Yazının başında aktardığımız Cuma Suresi 9. ayette geçen zikir; hatırlamak, akılda tutmak, anmak vb. anlamlarına geldiğine göre hatip veya vaizin dini, dünyevi her bir konuyu özellikle o zaman ve mekânda insanımızın gündemini oluşturan konuları; İslam’ın, “yeryüzünün Allah’ın boyası ile boyanması” gayesine matuf olarak gönderildiği gerçeğinden hareketle insanımıza hatırlatmasıdır.
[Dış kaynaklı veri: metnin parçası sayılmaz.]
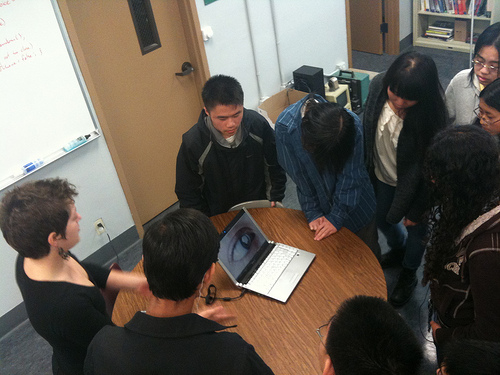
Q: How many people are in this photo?
A: Nine.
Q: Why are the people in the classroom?
A: Lesson.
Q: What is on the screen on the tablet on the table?
A: Eye.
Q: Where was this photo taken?
A: Classroom.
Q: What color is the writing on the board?
A: Red.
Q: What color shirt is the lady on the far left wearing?
A: Black.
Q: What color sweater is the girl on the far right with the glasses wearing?
A: White.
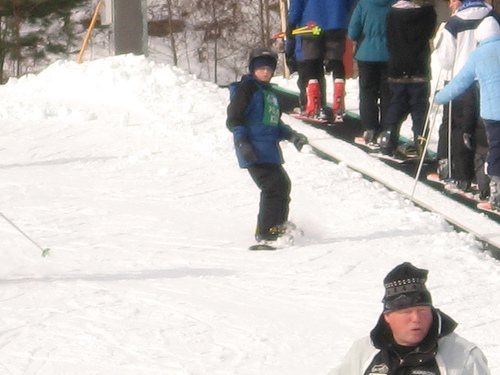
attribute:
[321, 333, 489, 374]
jacket — black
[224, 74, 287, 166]
jacket — teal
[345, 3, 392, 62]
jacket — blue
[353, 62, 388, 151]
pants — black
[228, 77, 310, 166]
jacket — blue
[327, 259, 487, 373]
man — white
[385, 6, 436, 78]
jacket — black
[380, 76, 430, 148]
pants — blue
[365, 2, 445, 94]
hoody — black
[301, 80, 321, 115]
boot — red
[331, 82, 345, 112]
boot — red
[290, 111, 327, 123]
ski — short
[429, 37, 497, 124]
jacket — pastel blue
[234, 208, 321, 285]
snowboards — row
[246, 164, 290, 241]
pants — warm, black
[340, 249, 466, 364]
man — grey, white, knitted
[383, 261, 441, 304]
hat — black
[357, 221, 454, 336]
hat — black, warm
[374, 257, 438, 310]
hat — black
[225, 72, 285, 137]
sleeves — black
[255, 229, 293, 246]
skate — white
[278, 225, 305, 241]
skate — white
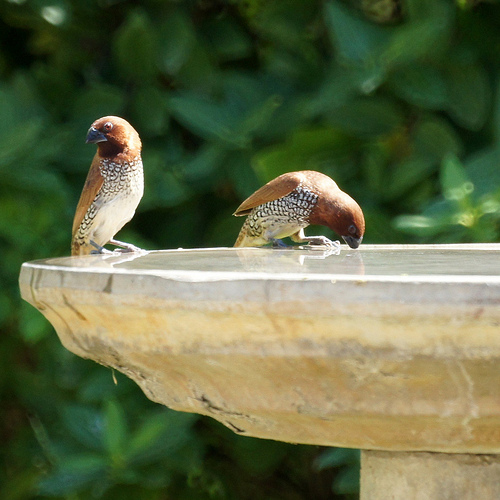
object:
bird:
[226, 168, 368, 253]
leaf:
[374, 1, 456, 73]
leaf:
[387, 60, 448, 106]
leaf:
[438, 44, 492, 131]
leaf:
[441, 156, 473, 212]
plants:
[0, 0, 499, 499]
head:
[80, 109, 145, 163]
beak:
[79, 121, 111, 148]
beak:
[335, 231, 368, 255]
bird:
[70, 112, 144, 256]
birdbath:
[14, 240, 500, 452]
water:
[112, 245, 500, 275]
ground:
[316, 93, 363, 115]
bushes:
[238, 5, 441, 139]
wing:
[234, 167, 323, 215]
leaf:
[168, 97, 252, 151]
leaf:
[155, 6, 193, 76]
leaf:
[237, 3, 328, 68]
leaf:
[110, 10, 163, 87]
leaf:
[66, 88, 124, 126]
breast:
[99, 165, 145, 236]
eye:
[341, 221, 362, 236]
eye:
[100, 120, 112, 133]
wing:
[64, 148, 104, 240]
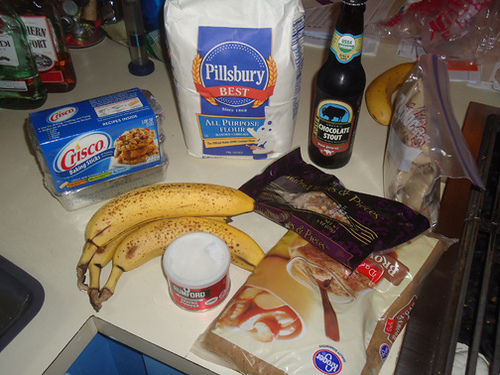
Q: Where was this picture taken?
A: In a kitchen.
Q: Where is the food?
A: On a countertop.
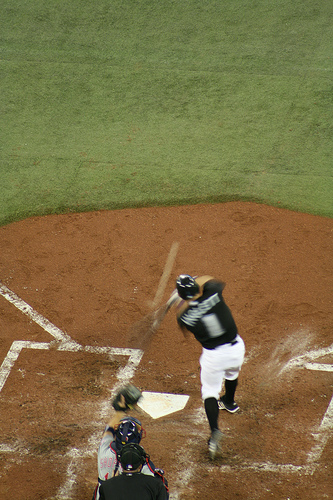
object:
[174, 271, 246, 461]
man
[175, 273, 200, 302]
helmet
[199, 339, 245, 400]
pants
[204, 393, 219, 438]
sock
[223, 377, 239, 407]
sock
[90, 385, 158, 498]
man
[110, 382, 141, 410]
mitt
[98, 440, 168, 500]
vest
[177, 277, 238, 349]
shirt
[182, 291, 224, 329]
lettering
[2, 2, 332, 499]
field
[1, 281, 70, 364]
line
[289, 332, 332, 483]
line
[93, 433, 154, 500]
shirt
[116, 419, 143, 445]
helmet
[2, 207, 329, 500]
dirt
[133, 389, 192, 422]
home base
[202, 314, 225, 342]
1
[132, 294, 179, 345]
bat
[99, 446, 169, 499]
umpire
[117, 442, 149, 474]
head protection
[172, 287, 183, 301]
hand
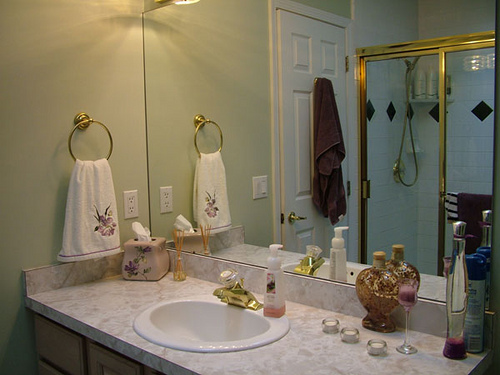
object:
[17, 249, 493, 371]
bathroom counter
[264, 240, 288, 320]
soap bottle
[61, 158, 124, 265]
towel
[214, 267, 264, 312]
brass faucet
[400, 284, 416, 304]
candle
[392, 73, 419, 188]
shower hose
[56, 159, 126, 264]
hand towel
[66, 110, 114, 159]
bronze holder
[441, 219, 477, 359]
long bottle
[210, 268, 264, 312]
faucet fixture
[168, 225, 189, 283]
aroma oil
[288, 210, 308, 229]
door handle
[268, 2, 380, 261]
white door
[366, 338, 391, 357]
small candles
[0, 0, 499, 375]
bathroom photo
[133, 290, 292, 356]
white sink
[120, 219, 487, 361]
items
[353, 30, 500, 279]
gold shower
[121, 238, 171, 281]
dispenser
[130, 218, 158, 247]
paper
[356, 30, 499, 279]
frame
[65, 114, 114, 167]
towel rack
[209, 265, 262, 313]
bathroom faucet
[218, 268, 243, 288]
handle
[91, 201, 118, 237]
flower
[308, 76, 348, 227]
towel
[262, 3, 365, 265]
door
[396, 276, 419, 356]
glass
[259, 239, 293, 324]
bottle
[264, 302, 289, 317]
soap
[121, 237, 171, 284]
kleenex box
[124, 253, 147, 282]
flower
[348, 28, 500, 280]
shower door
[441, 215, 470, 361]
bottle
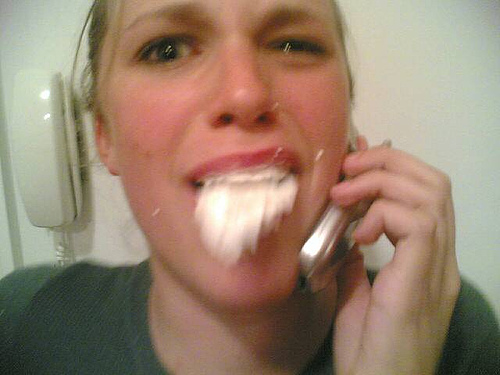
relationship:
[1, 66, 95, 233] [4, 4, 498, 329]
phone on wall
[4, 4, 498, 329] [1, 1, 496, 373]
wall behind woman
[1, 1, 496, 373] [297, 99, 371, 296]
woman holding cellphone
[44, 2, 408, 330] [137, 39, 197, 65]
woman has eye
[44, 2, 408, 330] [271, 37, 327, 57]
woman has eye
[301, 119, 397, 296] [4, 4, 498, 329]
phone hanging on wall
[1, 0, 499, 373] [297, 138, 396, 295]
girl holding silver phone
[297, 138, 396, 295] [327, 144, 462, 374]
silver phone in left hand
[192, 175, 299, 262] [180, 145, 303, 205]
foam coming out of womans mouth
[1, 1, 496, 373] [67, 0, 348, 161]
woman has hair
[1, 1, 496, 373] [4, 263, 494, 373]
woman wearing a shirt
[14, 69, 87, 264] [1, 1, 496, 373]
phone behind woman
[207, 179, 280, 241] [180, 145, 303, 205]
stuff in mouth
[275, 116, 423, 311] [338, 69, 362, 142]
cellphone held to ear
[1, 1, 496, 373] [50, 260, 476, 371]
woman wearing shirt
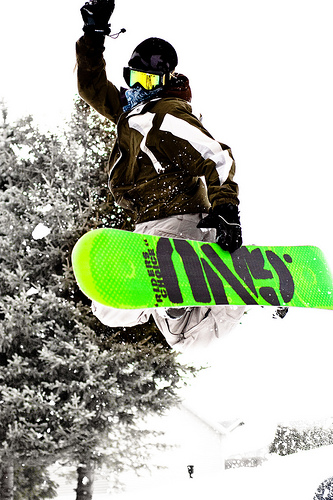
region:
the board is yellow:
[99, 242, 139, 297]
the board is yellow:
[104, 241, 116, 259]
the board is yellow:
[98, 251, 202, 352]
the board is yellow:
[101, 230, 165, 342]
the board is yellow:
[101, 251, 133, 279]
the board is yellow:
[94, 266, 130, 295]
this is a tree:
[8, 297, 66, 458]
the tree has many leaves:
[10, 318, 50, 416]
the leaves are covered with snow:
[21, 304, 64, 394]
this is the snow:
[211, 479, 272, 494]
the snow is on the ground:
[221, 474, 284, 495]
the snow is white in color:
[240, 469, 291, 497]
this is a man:
[64, 0, 331, 345]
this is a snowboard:
[71, 225, 330, 311]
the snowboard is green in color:
[88, 248, 117, 279]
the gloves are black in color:
[89, 0, 105, 18]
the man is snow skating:
[74, 29, 259, 362]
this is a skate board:
[183, 252, 257, 297]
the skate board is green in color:
[91, 243, 148, 299]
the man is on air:
[91, 30, 266, 371]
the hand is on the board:
[198, 202, 237, 266]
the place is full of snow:
[220, 366, 271, 414]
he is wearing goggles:
[123, 71, 158, 83]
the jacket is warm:
[112, 122, 194, 211]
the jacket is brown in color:
[138, 127, 200, 182]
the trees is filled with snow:
[12, 326, 123, 408]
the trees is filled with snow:
[33, 371, 179, 473]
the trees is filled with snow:
[33, 355, 124, 428]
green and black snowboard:
[119, 235, 305, 317]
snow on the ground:
[219, 446, 279, 497]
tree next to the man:
[24, 349, 96, 423]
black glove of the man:
[206, 189, 259, 252]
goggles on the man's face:
[127, 54, 175, 93]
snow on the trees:
[2, 173, 83, 249]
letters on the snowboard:
[157, 240, 294, 308]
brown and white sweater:
[101, 92, 228, 209]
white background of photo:
[177, 42, 266, 137]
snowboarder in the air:
[60, 76, 285, 293]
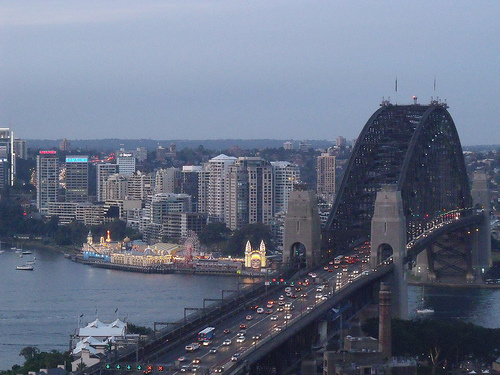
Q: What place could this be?
A: It is a city.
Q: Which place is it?
A: It is a city.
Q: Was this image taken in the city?
A: Yes, it was taken in the city.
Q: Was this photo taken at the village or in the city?
A: It was taken at the city.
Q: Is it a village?
A: No, it is a city.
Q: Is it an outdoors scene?
A: Yes, it is outdoors.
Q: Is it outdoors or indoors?
A: It is outdoors.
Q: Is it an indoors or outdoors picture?
A: It is outdoors.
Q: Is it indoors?
A: No, it is outdoors.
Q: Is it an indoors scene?
A: No, it is outdoors.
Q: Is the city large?
A: Yes, the city is large.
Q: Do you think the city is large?
A: Yes, the city is large.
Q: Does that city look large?
A: Yes, the city is large.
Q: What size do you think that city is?
A: The city is large.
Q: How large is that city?
A: The city is large.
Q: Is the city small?
A: No, the city is large.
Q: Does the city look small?
A: No, the city is large.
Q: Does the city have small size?
A: No, the city is large.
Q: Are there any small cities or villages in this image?
A: No, there is a city but it is large.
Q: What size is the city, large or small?
A: The city is large.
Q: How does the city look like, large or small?
A: The city is large.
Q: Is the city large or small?
A: The city is large.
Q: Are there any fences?
A: No, there are no fences.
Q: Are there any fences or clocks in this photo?
A: No, there are no fences or clocks.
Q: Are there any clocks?
A: No, there are no clocks.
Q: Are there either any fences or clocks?
A: No, there are no clocks or fences.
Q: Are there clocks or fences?
A: No, there are no clocks or fences.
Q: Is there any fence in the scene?
A: No, there are no fences.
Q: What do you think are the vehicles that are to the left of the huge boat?
A: The vehicles are cars.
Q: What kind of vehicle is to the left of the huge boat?
A: The vehicles are cars.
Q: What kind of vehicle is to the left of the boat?
A: The vehicles are cars.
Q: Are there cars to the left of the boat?
A: Yes, there are cars to the left of the boat.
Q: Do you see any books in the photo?
A: No, there are no books.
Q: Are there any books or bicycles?
A: No, there are no books or bicycles.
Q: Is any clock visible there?
A: No, there are no clocks.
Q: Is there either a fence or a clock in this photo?
A: No, there are no clocks or fences.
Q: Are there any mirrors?
A: No, there are no mirrors.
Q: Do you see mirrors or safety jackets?
A: No, there are no mirrors or safety jackets.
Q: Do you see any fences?
A: No, there are no fences.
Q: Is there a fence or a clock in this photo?
A: No, there are no fences or clocks.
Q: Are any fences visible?
A: No, there are no fences.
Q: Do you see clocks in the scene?
A: No, there are no clocks.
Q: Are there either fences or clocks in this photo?
A: No, there are no clocks or fences.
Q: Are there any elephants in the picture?
A: No, there are no elephants.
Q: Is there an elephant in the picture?
A: No, there are no elephants.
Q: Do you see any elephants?
A: No, there are no elephants.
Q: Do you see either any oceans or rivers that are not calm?
A: No, there is a river but it is calm.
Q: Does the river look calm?
A: Yes, the river is calm.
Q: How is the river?
A: The river is calm.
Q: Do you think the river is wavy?
A: No, the river is calm.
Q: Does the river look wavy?
A: No, the river is calm.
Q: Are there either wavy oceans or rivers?
A: No, there is a river but it is calm.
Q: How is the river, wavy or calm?
A: The river is calm.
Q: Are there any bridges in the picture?
A: Yes, there is a bridge.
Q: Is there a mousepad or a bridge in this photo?
A: Yes, there is a bridge.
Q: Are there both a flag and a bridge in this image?
A: No, there is a bridge but no flags.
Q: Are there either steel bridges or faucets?
A: Yes, there is a steel bridge.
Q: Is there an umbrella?
A: No, there are no umbrellas.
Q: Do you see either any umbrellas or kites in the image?
A: No, there are no umbrellas or kites.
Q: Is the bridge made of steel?
A: Yes, the bridge is made of steel.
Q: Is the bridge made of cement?
A: No, the bridge is made of steel.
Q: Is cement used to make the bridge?
A: No, the bridge is made of steel.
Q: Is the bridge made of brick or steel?
A: The bridge is made of steel.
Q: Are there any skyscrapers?
A: Yes, there is a skyscraper.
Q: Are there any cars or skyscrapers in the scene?
A: Yes, there is a skyscraper.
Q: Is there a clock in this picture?
A: No, there are no clocks.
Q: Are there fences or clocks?
A: No, there are no clocks or fences.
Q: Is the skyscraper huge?
A: Yes, the skyscraper is huge.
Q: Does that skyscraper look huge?
A: Yes, the skyscraper is huge.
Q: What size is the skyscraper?
A: The skyscraper is huge.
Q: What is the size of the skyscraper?
A: The skyscraper is huge.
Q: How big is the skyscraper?
A: The skyscraper is huge.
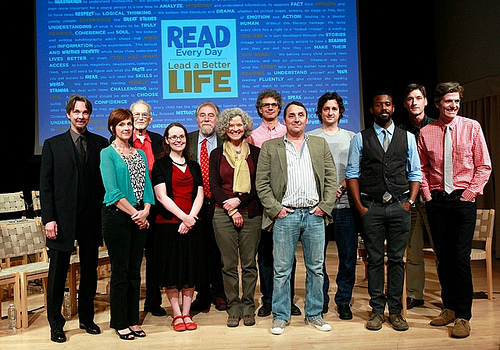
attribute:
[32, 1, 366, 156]
screen — blue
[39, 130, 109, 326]
suit — black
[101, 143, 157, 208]
sweater — blue, turquoise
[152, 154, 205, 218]
shirt — black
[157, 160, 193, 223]
shirt — red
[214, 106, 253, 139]
hair — gray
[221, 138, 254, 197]
scarf — gold, tan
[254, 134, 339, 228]
jacket — gray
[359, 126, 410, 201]
vest — black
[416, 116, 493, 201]
shirt — pink, red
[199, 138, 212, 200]
tie — red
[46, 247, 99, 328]
pants — black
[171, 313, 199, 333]
shoes — red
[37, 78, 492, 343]
people — standing, inside, in a group, smiling, posing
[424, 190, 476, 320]
pants — black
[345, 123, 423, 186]
shirt — blue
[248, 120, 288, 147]
shirt — pink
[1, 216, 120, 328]
chairs — in a row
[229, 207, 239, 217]
bracelet — yellow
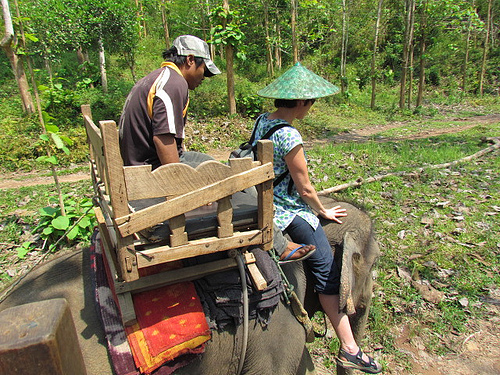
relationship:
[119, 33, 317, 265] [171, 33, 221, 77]
man wears baseball cap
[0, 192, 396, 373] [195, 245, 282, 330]
elephant has blanket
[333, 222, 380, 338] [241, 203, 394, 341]
head of an elephant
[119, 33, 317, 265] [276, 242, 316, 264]
man wearing sandal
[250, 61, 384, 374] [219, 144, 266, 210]
person wearing backpack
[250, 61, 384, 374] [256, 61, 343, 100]
person wearing hat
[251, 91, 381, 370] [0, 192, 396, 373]
person riding an elephant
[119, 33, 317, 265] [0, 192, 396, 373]
man riding an elephant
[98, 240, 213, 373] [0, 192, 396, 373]
blanket on elephant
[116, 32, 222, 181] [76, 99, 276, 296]
man sitting in seat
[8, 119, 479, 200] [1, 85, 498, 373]
path on grass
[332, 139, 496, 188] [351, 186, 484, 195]
log on ground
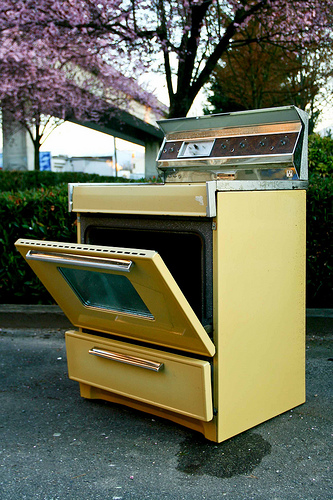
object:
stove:
[14, 104, 309, 445]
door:
[14, 238, 216, 357]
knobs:
[163, 149, 167, 154]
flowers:
[3, 0, 154, 125]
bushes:
[1, 169, 77, 307]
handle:
[25, 249, 134, 274]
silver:
[67, 104, 312, 217]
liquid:
[175, 426, 273, 479]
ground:
[0, 327, 333, 500]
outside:
[2, 0, 332, 500]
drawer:
[65, 329, 214, 423]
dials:
[159, 131, 300, 159]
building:
[0, 19, 170, 184]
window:
[0, 108, 145, 179]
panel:
[158, 132, 298, 160]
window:
[58, 267, 154, 322]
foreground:
[0, 180, 224, 500]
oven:
[68, 184, 215, 360]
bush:
[306, 127, 333, 281]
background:
[0, 0, 332, 308]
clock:
[177, 137, 216, 158]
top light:
[195, 106, 294, 118]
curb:
[0, 296, 80, 330]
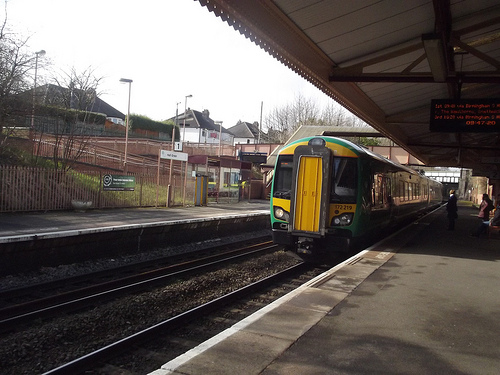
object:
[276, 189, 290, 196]
wiper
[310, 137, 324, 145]
light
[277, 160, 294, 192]
window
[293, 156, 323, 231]
door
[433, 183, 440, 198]
window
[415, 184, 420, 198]
window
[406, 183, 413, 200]
window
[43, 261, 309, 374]
railway track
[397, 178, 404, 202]
window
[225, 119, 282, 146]
building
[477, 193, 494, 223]
woman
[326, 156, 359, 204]
right window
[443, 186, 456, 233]
man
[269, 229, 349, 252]
bumper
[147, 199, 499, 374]
platform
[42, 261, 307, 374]
track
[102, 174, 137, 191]
banner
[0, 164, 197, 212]
fence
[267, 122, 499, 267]
train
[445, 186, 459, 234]
person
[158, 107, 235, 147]
building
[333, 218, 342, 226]
headlight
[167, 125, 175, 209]
pole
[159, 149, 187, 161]
posting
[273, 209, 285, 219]
light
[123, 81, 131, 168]
light pole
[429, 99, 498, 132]
sign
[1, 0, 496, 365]
station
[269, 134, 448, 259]
train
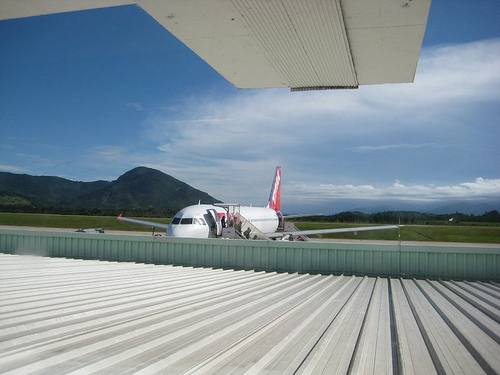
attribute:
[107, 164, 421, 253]
tail fin — red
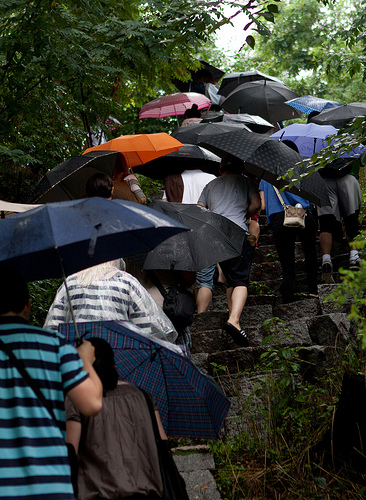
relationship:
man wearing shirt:
[187, 157, 265, 285] [195, 173, 256, 234]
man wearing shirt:
[0, 274, 104, 500] [11, 332, 60, 499]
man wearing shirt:
[0, 274, 104, 500] [0, 314, 90, 498]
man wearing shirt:
[16, 308, 88, 452] [192, 174, 273, 234]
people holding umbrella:
[65, 337, 170, 500] [55, 320, 232, 442]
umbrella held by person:
[2, 195, 190, 338] [0, 274, 106, 498]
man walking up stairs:
[197, 157, 261, 346] [200, 245, 337, 415]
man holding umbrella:
[197, 157, 261, 346] [220, 77, 302, 124]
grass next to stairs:
[208, 275, 363, 498] [202, 275, 356, 461]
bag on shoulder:
[153, 274, 195, 325] [153, 278, 174, 299]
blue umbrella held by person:
[270, 121, 365, 159] [267, 143, 319, 301]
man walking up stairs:
[197, 157, 261, 346] [165, 214, 356, 488]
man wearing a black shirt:
[0, 274, 104, 500] [0, 316, 89, 500]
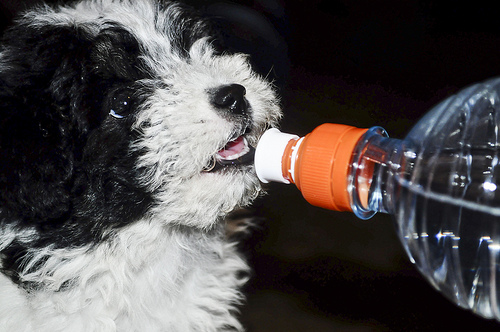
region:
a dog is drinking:
[91, 51, 401, 298]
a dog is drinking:
[141, 14, 331, 224]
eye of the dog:
[93, 86, 150, 127]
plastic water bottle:
[400, 158, 492, 245]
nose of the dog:
[209, 93, 255, 116]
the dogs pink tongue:
[218, 141, 250, 155]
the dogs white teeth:
[228, 152, 240, 158]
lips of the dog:
[234, 154, 251, 164]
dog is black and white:
[17, 36, 269, 284]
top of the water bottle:
[253, 138, 290, 182]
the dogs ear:
[10, 127, 95, 221]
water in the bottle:
[415, 172, 486, 241]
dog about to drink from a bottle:
[5, 5, 496, 321]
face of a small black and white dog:
[0, 0, 272, 225]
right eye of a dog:
[86, 70, 147, 135]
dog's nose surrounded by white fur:
[191, 76, 271, 122]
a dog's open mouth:
[185, 123, 257, 184]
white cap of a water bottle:
[248, 118, 298, 189]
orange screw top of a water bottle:
[290, 112, 360, 217]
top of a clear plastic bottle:
[386, 76, 491, 321]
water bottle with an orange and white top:
[246, 73, 488, 285]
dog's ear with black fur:
[1, 24, 106, 256]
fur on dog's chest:
[223, 247, 260, 326]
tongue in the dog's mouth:
[218, 137, 251, 159]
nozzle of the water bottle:
[246, 113, 298, 193]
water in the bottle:
[391, 180, 481, 221]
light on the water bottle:
[479, 175, 495, 206]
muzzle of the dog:
[163, 66, 283, 149]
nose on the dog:
[193, 77, 258, 137]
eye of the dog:
[88, 72, 147, 156]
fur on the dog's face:
[107, 98, 170, 215]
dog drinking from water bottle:
[69, 15, 311, 253]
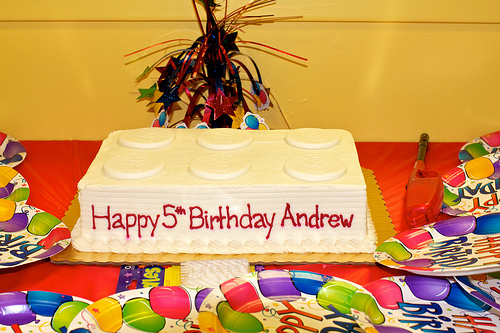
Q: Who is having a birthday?
A: Andrew.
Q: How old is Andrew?
A: Five.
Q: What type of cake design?
A: Lego.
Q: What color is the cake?
A: White.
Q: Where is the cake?
A: On table.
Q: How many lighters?
A: ONE.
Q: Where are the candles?
A: In pack on table.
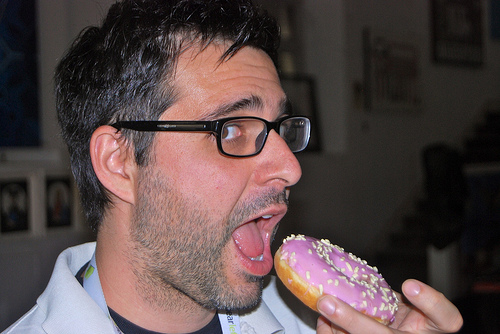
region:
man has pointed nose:
[245, 125, 329, 229]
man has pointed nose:
[252, 127, 300, 204]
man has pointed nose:
[261, 100, 316, 195]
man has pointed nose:
[180, 41, 320, 242]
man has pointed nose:
[231, 87, 302, 225]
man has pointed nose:
[201, 120, 355, 307]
Bunun yanı sıra Müslümanların yaşadığı toplumlarda gündem oluşturacak çıkışlarda bulunmak da insanlarla sürekli iletişimde bulunan imam, vaiz ve hatiplerin en önemli görevi olmalıdır.

Arzumuz, içinde yaşadığımız toplumu şekillendiren değerleri de göz önünde bulundurarak “zamanın gereği, mahalle baskısı, sosyal medyadan etkileşim, seküler hayat tarzına özenti vb.” sebeplerden dolayı hayatın her alanında gün geçtikçe İslami çizgiden süratle uzaklaşan, uzaklaşma eğiliminde olan insanımızın hutbeler ve vaazlar yoluyla biraz daha sert, çarpıcı ve kendine getirici bir üslupla uyarılmasıdır.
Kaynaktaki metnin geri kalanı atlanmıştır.